*WHAT TO PRODUCE*.
Go through the entries below and copy every line that holds the word "represent".

*INPUT DATA*.
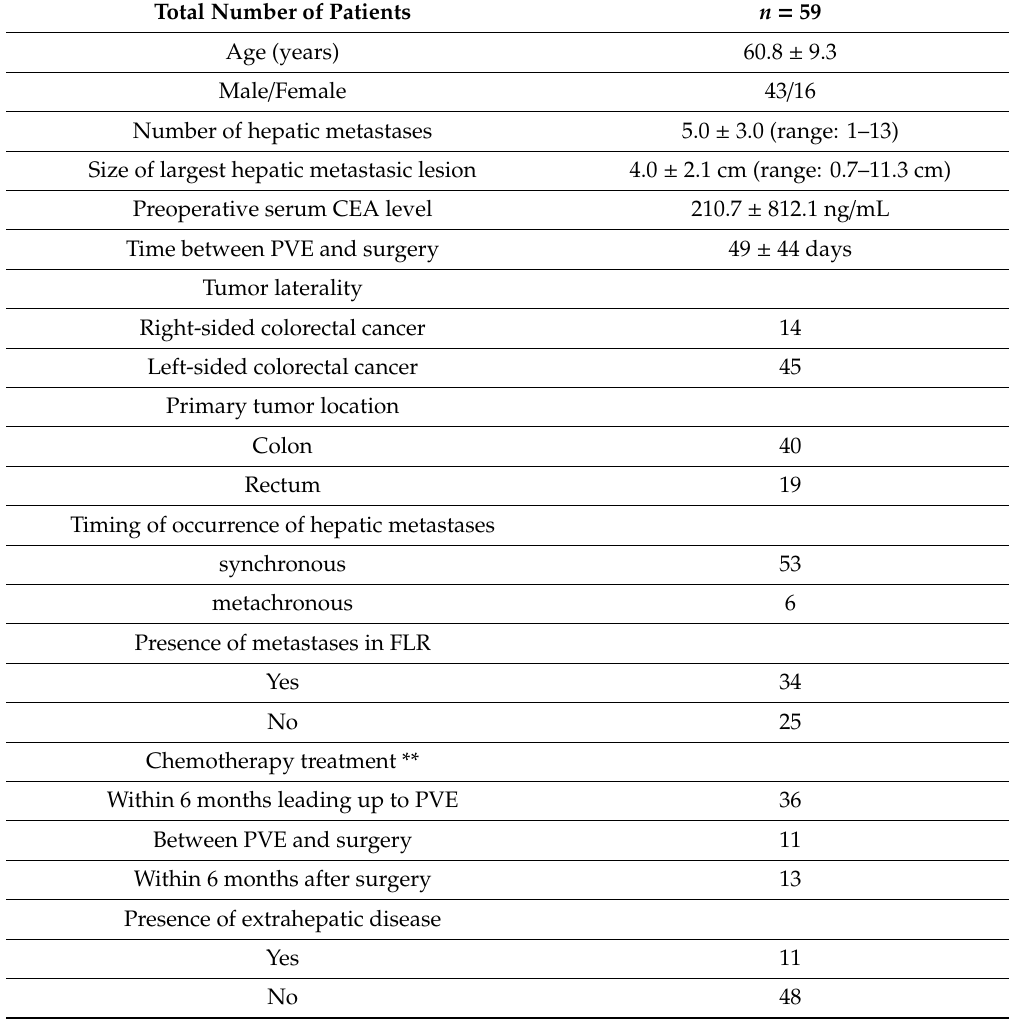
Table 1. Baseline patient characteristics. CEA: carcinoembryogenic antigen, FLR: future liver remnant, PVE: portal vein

---

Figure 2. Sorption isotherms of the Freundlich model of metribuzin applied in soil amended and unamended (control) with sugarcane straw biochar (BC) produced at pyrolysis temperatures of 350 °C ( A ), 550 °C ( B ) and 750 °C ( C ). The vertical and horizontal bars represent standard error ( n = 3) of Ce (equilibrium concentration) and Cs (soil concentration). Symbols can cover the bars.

...

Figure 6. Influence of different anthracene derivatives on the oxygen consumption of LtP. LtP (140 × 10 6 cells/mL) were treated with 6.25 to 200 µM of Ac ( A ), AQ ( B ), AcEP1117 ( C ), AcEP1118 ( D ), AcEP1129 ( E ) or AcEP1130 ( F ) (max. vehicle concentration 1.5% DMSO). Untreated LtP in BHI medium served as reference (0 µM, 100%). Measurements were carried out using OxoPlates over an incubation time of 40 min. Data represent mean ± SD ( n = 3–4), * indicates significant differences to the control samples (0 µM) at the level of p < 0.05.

*WRITTEN ANSWER*.
Figure 2. Sorption isotherms of the Freundlich model of metribuzin applied in soil amended and unamended (control) with sugarcane straw biochar (BC) produced at pyrolysis temperatures of 350 °C ( A ), 550 °C ( B ) and 750 °C ( C ). The vertical and horizontal bars represent standard error ( n = 3) of Ce (equilibrium concentration) and Cs (soil concentration). Symbols can cover the bars.
Figure 6. Influence of different anthracene derivatives on the oxygen consumption of LtP. LtP (140 × 10 6 cells/mL) were treated with 6.25 to 200 µM of Ac ( A ), AQ ( B ), AcEP1117 ( C ), AcEP1118 ( D ), AcEP1129 ( E ) or AcEP1130 ( F ) (max. vehicle concentration 1.5% DMSO). Untreated LtP in BHI medium served as reference (0 µM, 100%). Measurements were carried out using OxoPlates over an incubation time of 40 min. Data represent mean ± SD ( n = 3–4), * indicates significant differences to the control samples (0 µM) at the level of p < 0.05.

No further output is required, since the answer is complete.